西鉄が市内各地でバスの減便を強行しているため、通院や買い物など住民の日常生活に大きな支障をきたしています。早急に増便を図るよう西鉄に強く求めるとともに、市が責任を持って公共交通不便地にコミュニティバス等を運行すべきだと思いますが、答弁を求めます。また、市営地下鉄とJR筑肥線の乗継割引については、住民請願の採択を踏まえ早急に実施する手立てをとるべきだと思いますが、ご所見をお伺いいたします。


第6は、アスベスト対策についてです。

2月に建設アスベストをめぐる九州の裁判が終結し、国とともに建材メーカーの責任が確定しました。不作為による石綿の飛散など絶対にあってはならず、防止対策の強化が求められています。「民間建築物アスベスト除去等の補助制度」を抜本的に拡充するよう国に求めるとともに、市独自に対象・金額などを拡大すべきと思いますが、答弁を求めます。


第7は、公有地等の跡地利用についてです。

九州大学箱崎キャンパス跡地については市長が「尊重する」と言ったキャンパス周辺の4校区が長年にわたって、住民の要望をまとめた「4校区提案」の方向性や精神を踏まえ防災公園をつくるとともに地元住民から請願も出されている元寇防塁を歴史遺跡として保存・整備すべきと思いますが、答弁を求めます。あわせて、貝塚公園は分割することなく現機能を残すべきと思いますが、ご所見をお伺いします。また、こども病院の跡地については民間売却をやめ、住民要望の強い特別養護老人ホームや公園を建設すべきと思いますが、答弁を求めます。冷泉小学校跡地については、地元の声にもとづいた利用をすべきであり、住民要望もないホテル建設など許されないと思いますが、ご所見をお伺いします。


第8に、盛土対策についてです。

→ **データ抜粋**:
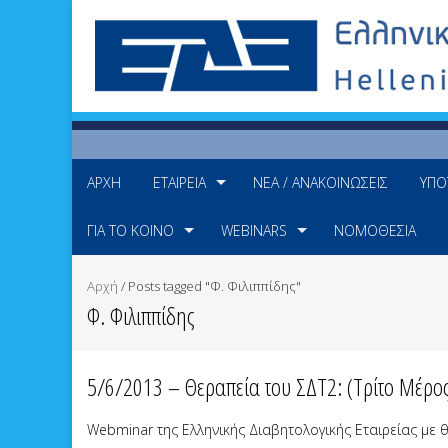
ΑΡΧΉ
ΕΤΑΙΡΕΊΑ
ΝΈΑ / ΑΝΑΚΟΙΝΏΣΕΙΣ
ΥΠΟ
ΓΙΑ ΤΟ ΚΟΙΝΌ
WEBINARS
ΝΟΜΟΘΕΣΊΑ
Αρχή
/
Posts tagged "Φ. Φιλιππίδης"
Φ. Φιλιππίδης
5/6/2013 – Θεραπεία του ΣΔΤ2: (Τρίτο Μέρος
Webminar της Ελληνικής Διαβητολογικής Εταιρείας με θ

→ **課題**:
a: 提示テキストによると、2月に終結した九州の裁判は何をめぐるものですか。
b: 次の(i)～(iii)が提示テキストの内容と合っているかどうかを、はいかいいえで答え、判断の根拠となる提示テキストの言葉をそのまま引用してください。
(i) こども病院の跡地は民間に売却すべきだとしている。
(ii) 貝塚公園は分割せずに現在の機能を残すべきだとしている。
(iii) 市営地下鉄とJR筑肥線の乗継割引について、住民請願が採択されている。
c: 提示テキストの「2月に建設アスベストをめぐる」から「ないと思いますが、ご所見をお伺いします。」までを、「防災公園」を「避難広場」に置き換えて更新してください。

→ **解答**:
a: 建設アスベストをめぐる裁判です。

b:
(i) いいえ。「こども病院の跡地については民間売却をやめ」
(ii) はい。「貝塚公園は分割することなく現機能を残すべき」
(iii) はい。「住民請願の採択を踏まえ」

c:
2月に建設アスベストをめぐる九州の裁判が終結し、国とともに建材メーカーの責任が確定しました。不作為による石綿の飛散など絶対にあってはならず、防止対策の強化が求められています。「民間建築物アスベスト除去等の補助制度」を抜本的に拡充するよう国に求めるとともに、市独自に対象・金額などを拡大すべきと思いますが、答弁を求めます。


第7は、公有地等の跡地利用についてです。

九州大学箱崎キャンパス跡地については市長が「尊重する」と言ったキャンパス周辺の4校区が長年にわたって、住民の要望をまとめた「4校区提案」の方向性や精神を踏まえ避難広場をつくるとともに地元住民から請願も出されている元寇防塁を歴史遺跡として保存・整備すべきと思いますが、答弁を求めます。あわせて、貝塚公園は分割することなく現機能を残すべきと思いますが、ご所見をお伺いします。また、こども病院の跡地については民間売却をやめ、住民要望の強い特別養護老人ホームや公園を建設すべきと思いますが、答弁を求めます。冷泉小学校跡地については、地元の声にもとづいた利用をすべきであり、住民要望もないホテル建設など許されないと思いますが、ご所見をお伺いします。